Toys ‘R’ Us

I must preface this whole post by saying how much I hate going there. Ugggh.  Uncle Jeff got Nate this really cool remote off-roader for his birthday; but unfortunately, it did not work. Also quite unfortunate, it was from Toys ‘R’ Us. In the trio of “unfortunates”, we went today to “make the exchange.”

Toys ‘R’ Us is the most overwhelming store in the universe. You walk in and there’s an immediate assault on your eyes with all the bright colors, glowing florescents and light-up toys. 
There’s an immediate assault on your ears with all the noisy, talking crap (not to mention whiny children). There’s an immediate assault on your nose with the smelly combo of toddler farts and pre-pubescent boy BO. Finally, there’s an immediate assault on your brain: sticker shock. When did they start charging $40 for a stuffed Papa Smurf? Who’s idea was it to make a Smurf come-back anyway? Smurf-smurf-smurfety-smurf!

Our first stop was the Lego-aisle, where Nate was bound and determined to spend every last bit of his $50 return on Ninjago products. Not $35. Not $40. Fifty dollars, and not a penny less… Too bad the kid has no concept of sales tax. Yeah, mom’s credit card ate that part. At least he bought nothing that neither lit up, talked, smelled or really peed. But all told I believe we are now the proud owner of close to a thousand more lego pieces. Joy.
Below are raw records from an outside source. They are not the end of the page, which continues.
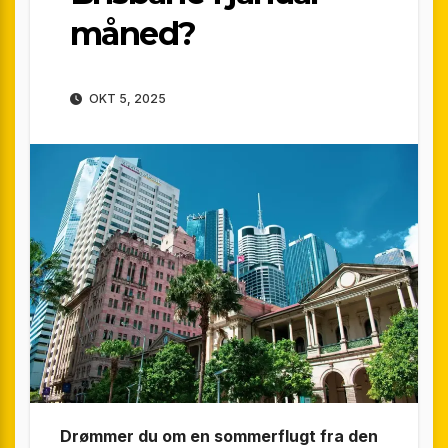
måned?
OKT 5, 2025
Drømmer du om en sommerflugt fra den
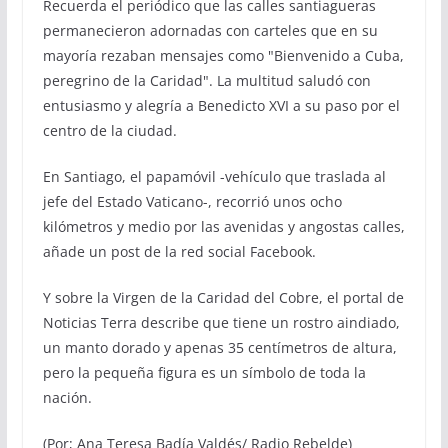
Recuerda el periódico que las calles santiagueras
permanecieron adornadas con carteles que en su
mayoría rezaban mensajes como "Bienvenido a Cuba,
peregrino de la Caridad". La multitud saludó con
entusiasmo y alegría a Benedicto XVI a su paso por el
centro de la ciudad.
En Santiago, el papamóvil -vehículo que traslada al
jefe del Estado Vaticano-, recorrió unos ocho
kilómetros y medio por las avenidas y angostas calles,
añade un post de la red social Facebook.
Y sobre la Virgen de la Caridad del Cobre, el portal de
Noticias Terra describe que tiene un rostro aindiado,
un manto dorado y apenas 35 centímetros de altura,
pero la pequeña figura es un símbolo de toda la
nación.
(Por; Ana Teresa Badía Valdés/ Radio Rebelde)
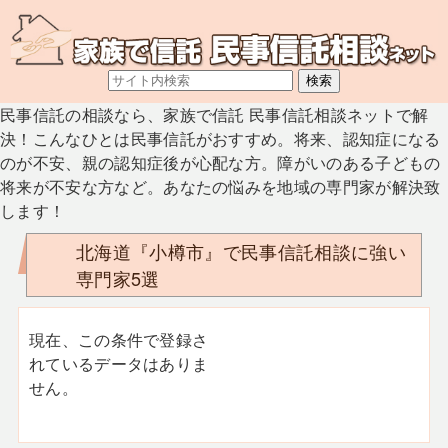
民事信託の相談なら、家族で信託 民事信託相談ネットで解
決！こんなひとは民事信託がおすすめ。将来、認知症になる
のが不安、親の認知症後が心配な方。障がいのある子どもの
将来が不安な方など。あなたの悩みを地域の専門家が解決致
します！
北海道『小樽市』で民事信託相談に強い
専門家5選
現在、この条件で登録さ
れているデータはありま
せん。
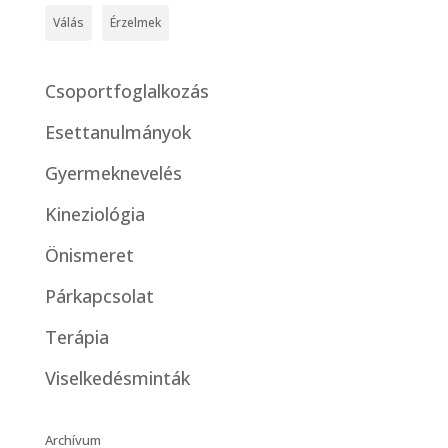
Válás
Érzelmek
Csoportfoglalkozás
Esettanulmányok
Gyermeknevelés
Kineziológia
Önismeret
Párkapcsolat
Terápia
Viselkedésminták
Archívum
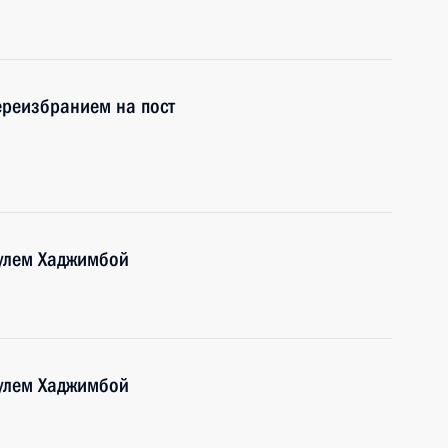
ереизбранием на пост
аулем Хаджимбой
аулем Хаджимбой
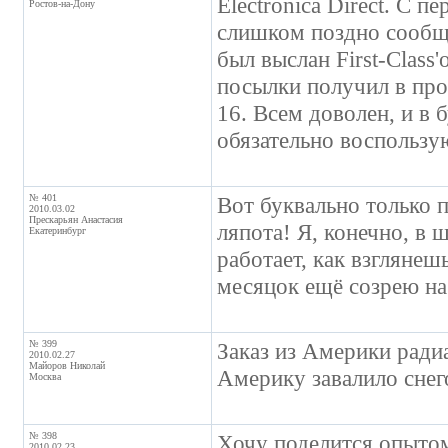
Electronica Direct. С п
Ростов-на-Дону
слишком поздно сообщи
был выслан First-Class
посылки получил в про
16. Всем доволен, и в 
обязательно воспользу
№ 401
Вот буквально только 
2010.03.02
Прескарьян Анастасия
ляпота! Я, конечно, в 
Екатеринбург
работает, как взглянеш
месяцок ещё созрею на 
№ 399
Заказ из Америки радиа
2010.02.27
Майоров Николай
Америку завалило снег
Москва
№ 398
Хочу поделится опытом
2010.02.23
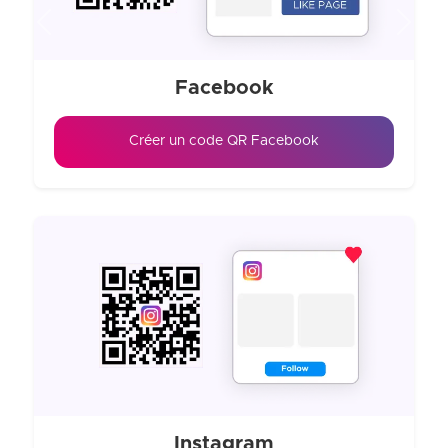
Previous
Next
Facebook
Créer un code QR Facebook
Instagram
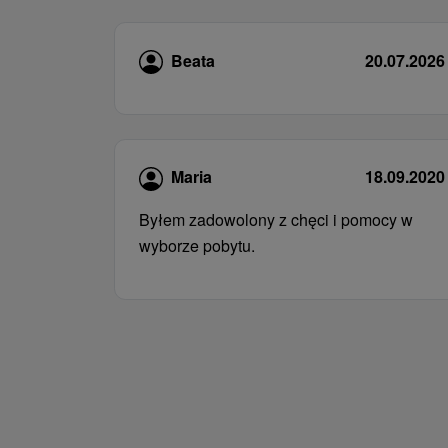
Beata
20.07.2026
Maria
18.09.2020
Byłem zadowolony z chęci i pomocy w
wyborze pobytu.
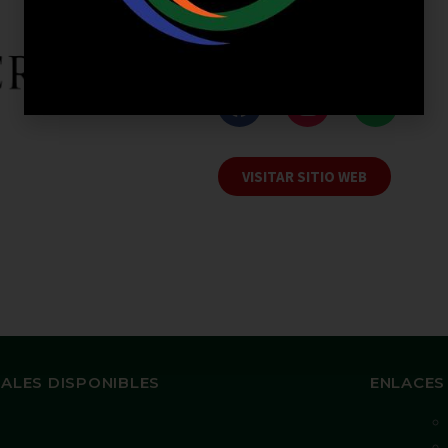
Teléfono:
4890467
NUESTRAS REDES
VISITAR SITIO WEB
ALES DISPONIBLES
ENLACES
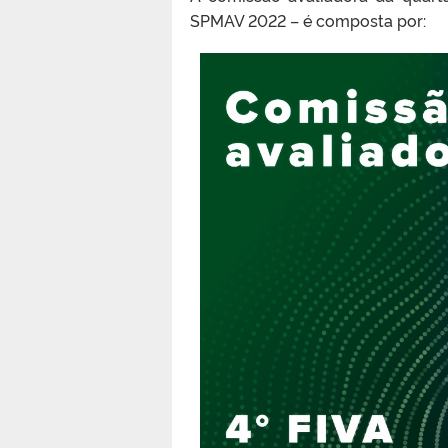
SPMAV 2022 – é composta por:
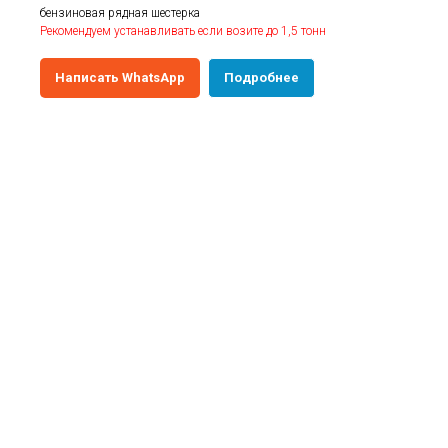
бензиновая рядная шестерка
Рекомендуем устанавливать если возите до 1,5 тонн
Написать WhatsApp
Подробнее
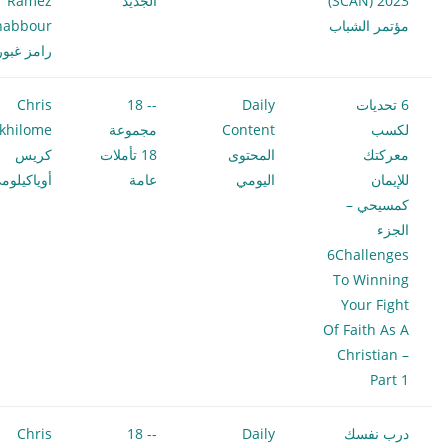
(SCAN) 2023
الجديد
Ramez
مؤتمر الشباب
habbour
رامز غبور
6 تحديات
Daily
-- 18
Chris
لكسب
Content
مجموعة
khilome
معركتك
المحتوى
18 تأملات
كريس
للإيمان
اليومي
عامة
أوياكيلوم
كمسيحي –
الجزء
6Challenges
To Winning
Your Fight
Of Faith As A
Christian –
Part 1
درب نفسك
Daily
-- 18
Chris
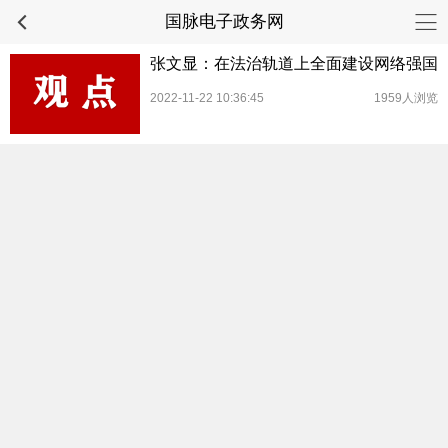
国脉电子政务网
张文显：在法治轨道上全面建设网络强国
2022-11-22 10:36:45
1959人浏览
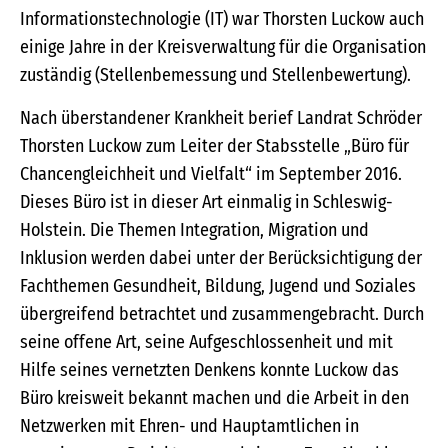
Informationstechnologie (IT) war Thorsten Luckow auch
einige Jahre in der Kreisverwaltung für die Organisation
zuständig (Stellenbemessung und Stellenbewertung).
Nach überstandener Krankheit berief Landrat Schröder
Thorsten Luckow zum Leiter der Stabsstelle „Büro für
Chancengleichheit und Vielfalt“ im September 2016.
Dieses Büro ist in dieser Art einmalig in Schleswig-
Holstein. Die Themen Integration, Migration und
Inklusion werden dabei unter der Berücksichtigung der
Fachthemen Gesundheit, Bildung, Jugend und Soziales
übergreifend betrachtet und zusammengebracht. Durch
seine offene Art, seine Aufgeschlossenheit und mit
Hilfe seines vernetzten Denkens konnte Luckow das
Büro kreisweit bekannt machen und die Arbeit in den
Netzwerken mit Ehren- und Hauptamtlichen in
Our next stop was the train aisle. Naturally, there’s no way we could leave the store with Nate saddled down with toys and nothing for Matt. So Matt brought his own money to buy something. But first we naturally seized on the train table that’s not even as cool as the one we have at home. So we played. And played. And played. Meanwhile Nate persisted in testing out his salesmanship by showing Matt tons of train toys he could not afford. Too much to chose from: Thomas, Chuggington, Brio. We finally settled on an Imaginarium set of four trains. Of course that make sound effects. And light up.

I will say this: We had an extremely helpful sales person. Quite unheard of in Toys ‘R’ Us. From handling our return, to making sure we could find what we needed in legoland, to helping me locate a Wii game as an overdue birthday gift for the cousins: She was good. She needs to quit her minimum-wage sales job and find something with a commission. Either that our peddle Encyclopedia Brittanicas door-to-door. Better yet she could push ViSalus shakes on her unsuspecting friends in a sordid Ponzi-like attempt to score a vacation or a BMW.

And what, you may ask, did mom get as a souvenir from her adventures in toy-land? A headache, a strong desire to hide or break Matt’s new choo-choo, and a son who keeps screaming “darn it” at the top of his lungs every time he puts a lego on wrong. Toys ‘R’ Us: Where a kid can be a kid and a mom could use a margarita…

Time to make a run for the border…


1 Comment (+add yours?)

  1. ClaireElaine
    Jun 05, 2012 @ 21:55:48

    I have been known to buy Toys R Us giftcards from my sons. I don’t ever want to go in that store, so I will give the gift cards to others, and give my boys cash. You’re right: it’s loud, it’s noisy, and it’s WAY overpriced.